The Fundawazi Foundation held its fourth annual Project I-CARE Conference on the Intervention, protection, and prevention of child abuse and the role of educators through the provision of a safe environment for children to learn and thrive in spite of the challenges of their environment.
With the theme, “Safe 2 Teach”, the event had teachers and educators from both public and private institutions from across the state gathered at the multipurpose hall of The Fountain of Life Church for training on the need to improve teachers’ capacity to keep the 21st-century child safe. Facilitators at the November 16, 2019 event included Ms Oyinkansola Alabi, Lead Researcher, intellectual property owner and principal of Emotions City; Mr Rotimi Eyitayo, MD/CEO of TeamMasters Limited; Mrs. Bolaji Gbadamosi, Team lead & founder of Child Body Safety & Abuse Prevention Initiative (CBSAPI); Barrister Taiwo Akinlami, Social Development and Public Interest Lawyer; and Mrs. Fayo Williams, Executive Director of Rely Supply Limited.
In her welcome address, the coordinator of the foundation, Mrs. Abisola Soneye appreciated the participants for their eagerness to equip themselves with the right tools to handle their students properly. According to her, teachers play an important role in the detection and reporting of child abuse, hence, the need to improve their capacity so that they are up to the task.
While giving her keynote address, the founder and chairperson of the foundation, Pastor (Mrs) Nomthi Odukoya, who is also an educationist and life coach, said that being a teacher is a calling which is revealed in the way love, care, and positive impartation are passed to the children in their care. She, therefore, encouraged them not to get weary in the noble profession. This, she said, would be achievable when they find time to rest and get reenergized for better output.
Speaking on the use of emotions to create a healthier, innovative, and compassionate society, Oyinkansola Alabi said that the mental stability of teachers goes a long way to determine the stability of the students; noting that teachers won’t be able to keep their students safe if they are not safe. According to the Emotion Doctor, emotional intelligence and safety are vital and should be introduced in every school’s curriculum. “If you are not emotionally safe, you can’t help your kids,” she stated.

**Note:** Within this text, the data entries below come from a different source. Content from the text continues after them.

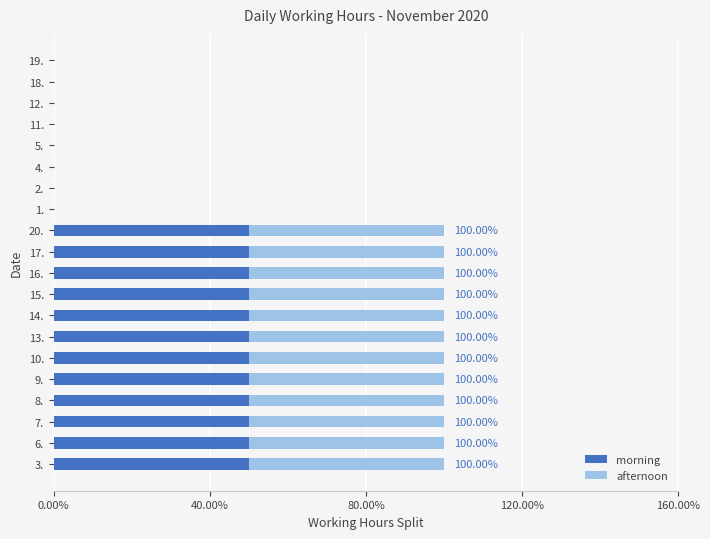

Which series has the largest total across all categories?

morning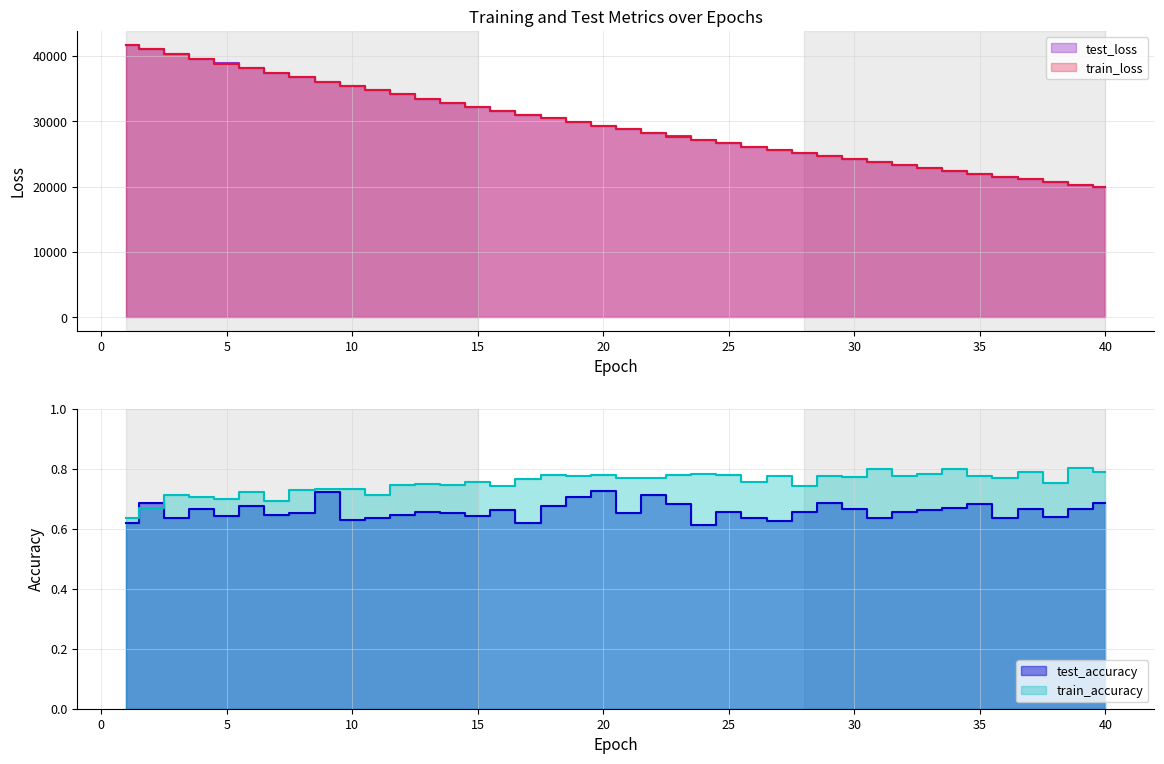

Which series has the widest spread of values?

test_loss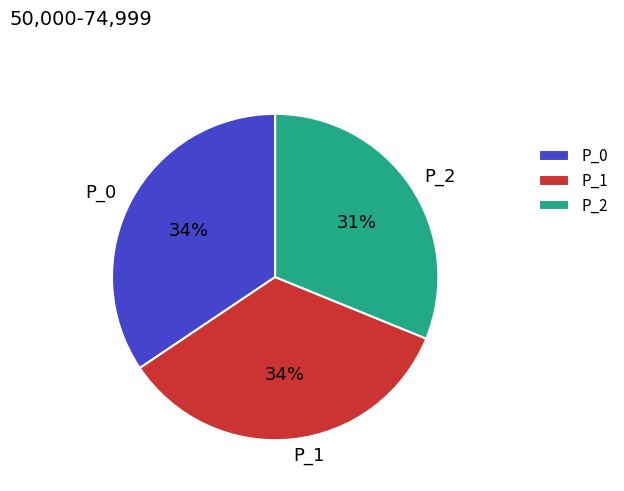

To the nearest percent, what is the difference between the P_2 and P_1 slice percentages?

3%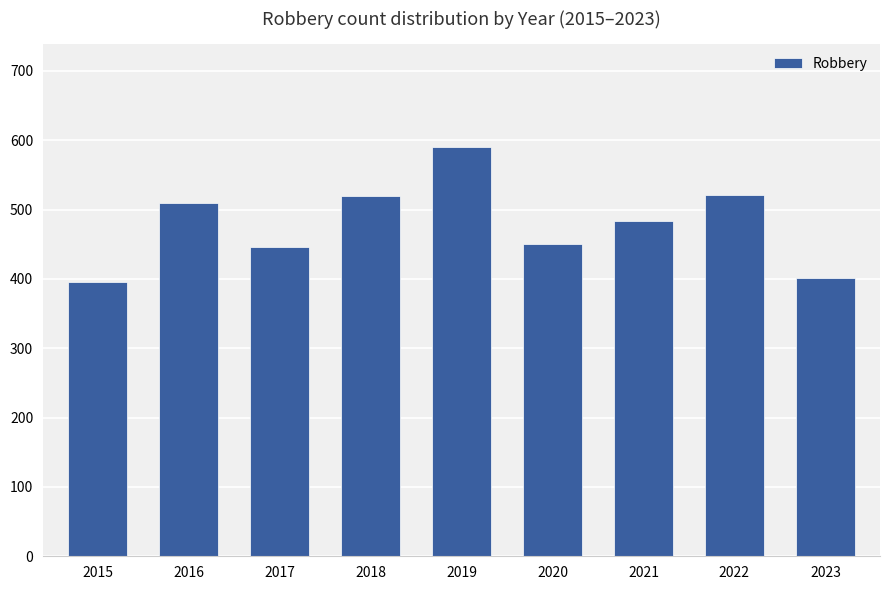

What is the value of the 9th bar from the left?

401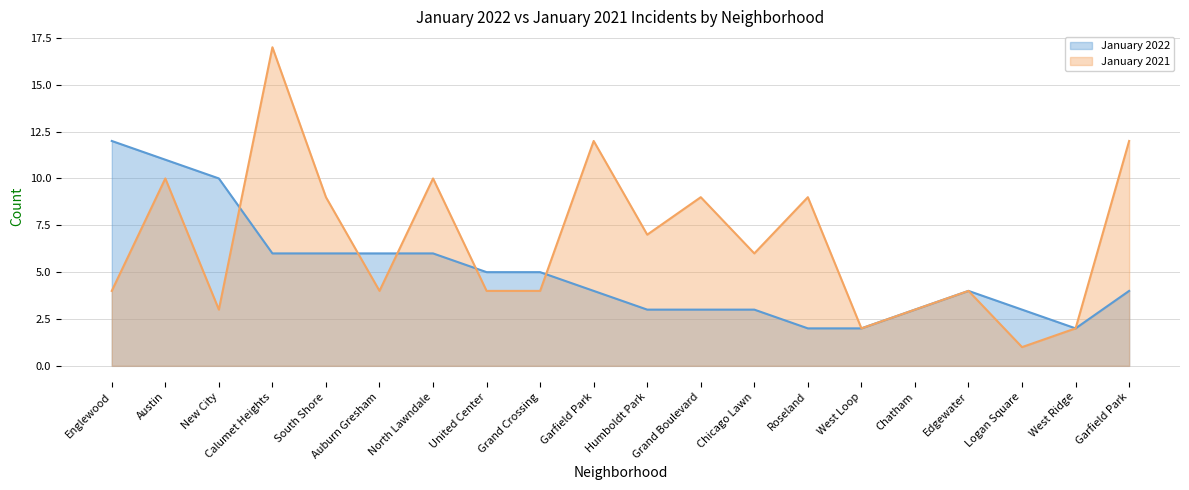

Does the chart have visible grid lines?

Yes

Giving the “Ruler” Model as an example, she urged every school owner to set up therapy hubs for both teachers and students, and inculcate professional trainings in their curriculum. This, she noted, would help the teachers recognise, understand, label, express and regulate their emotions properly so as to be able to raise emotionally stable students. “What is seen in your school is a reflection of what is in you,” she stated.
Mr. Rotimi Eyitayo, while addressing the teachers on how to improve their capacity in order to keep the 21st century students safe, said that teachers have to be consistent and always evolve in their approach to handling their mental and emotional wellness as this would help them to make happen for the students what they have made happen for themselves. He noted that teachers become better and in a good frame of mind to teach when they understand emotional intelligence by discovering and exploring trainings. “Every teacher must be inducted by acquiring information,” he noted.
Addressing the issue of self-care for teachers and the act of planning effectively was Mrs. Bolaji Gbadamosi. According to the Child Behavioural Specialist and Child Sexuality Educator, most students go through so many challenges that only teachers can connect with them and if those teachers don’t take care of themselves by relaxing, and finding time to release their minds and body from stress, they may not be able to handle those students’ challenges appropriately. Self-care, according to her should be a habit every teacher should inculcate because it helps them connect to the students better. “Teachers need to be safe to teach,” she said.
Adopting a fun and interactive method, Barrister Taiwo Akinlami told the participants that information technology has brought exposure and advancement to the 21st century child, therefore, a teacher who would connect and interact with such a child must also be informed digitally. “An analogue mindset is not enough to teach digitally inclined students,” he stated. Barrister Akinlami concluded his session with a quote by Helena King saying, “since children spend a significant part of their childhood in schools; it is for the reason, if no other, that schools should be warm, caring and nurturing places where children feel supported and protected.”
Participants were also trained on first aid emergency skills and CPR. Mrs. Fayo Williams who led the participants in that session gave practical ways teachers can be of help to their students by providing first aid in the event of any accident.
Representatives of ARM also provided training to the participants on how to save for their future so they won’t end up in financial difficulty and regret which could lead to mental and emotional stress.
The event ended with the award of Certificates of Participation to attendees.